Tom sees that Guillaume’s family is hopelessly insular and homophobic, but he sticks around after the funeral for reasons he can’t quite explain.

Things turns from bad to worse when Francis grows increasingly violent, emotionally blackmailing Tom to “pay up” for being gay and having loved his brother. None of that makes sense to Tom but he stays, even after a climactic sequence where Francis chases Tom through a huge cornfield and beats him as he lies on the ground. The whole thing is so erotically charged and fashionably choreographed that most of the frames could be a Diesel ad. Gabriel Yared’s clinging, haunting score envelops this scene and the whole movie like some poisonous, inescapable web.

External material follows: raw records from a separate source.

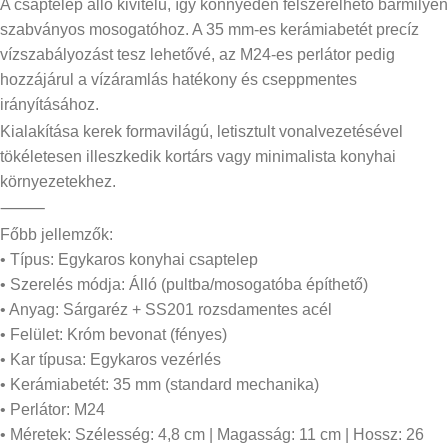
A csaptelep álló kivitelű, így könnyedén felszerelhető bármilyen
szabványos mosogatóhoz. A 35 mm-es kerámiabetét precíz
vízszabályozást tesz lehetővé, az M24-es perlátor pedig
hozzájárul a vízáramlás hatékony és cseppmentes
irányításához.
Kialakítása kerek formavilágú, letisztult vonalvezetésével
tökéletesen illeszkedik kortárs vagy minimalista konyhai
környezetekhez.
⸻
Főbb jellemzők:
• Típus: Egykaros konyhai csaptelep
• Szerelés módja: Álló (pultba/mosogatóba építhető)
• Anyag: Sárgaréz + SS201 rozsdamentes acél
• Felület: Króm bevonat (fényes)
• Kar típusa: Egykaros vezérlés
• Kerámiabetét: 35 mm (standard mechanika)
• Perlátor: M24
• Méretek: Szélesség: 4,8 cm | Magasság: 11 cm | Hossz: 26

This is Dolan’s first adaptation (from a play by Michel Marc Bouchard) and he takes a different approach from his previous works. As in “Laurence Anyways,” Dolan has a weakness for wanting to show what it’s like to be gay and misunderstood, but “Tom” ultimately comes off as a horror story about surviving the aftermath of a lover’s death. Gay or straight, the pain and loneliness is the same, which is something Francis can’t seem to fathom. Our hero wants to escape from the farm but at the same time he is powerless as he senses Guillaume’s presence, which pulls him back to the depressing rural landscape.

There’s nothing for Tom at the farm, but you get the feeling there’s nothing waiting for him in the city either. He’s grieving for Guillaume, and Francis knows too well how to manipulate that. Like sex without a shred of intimacy.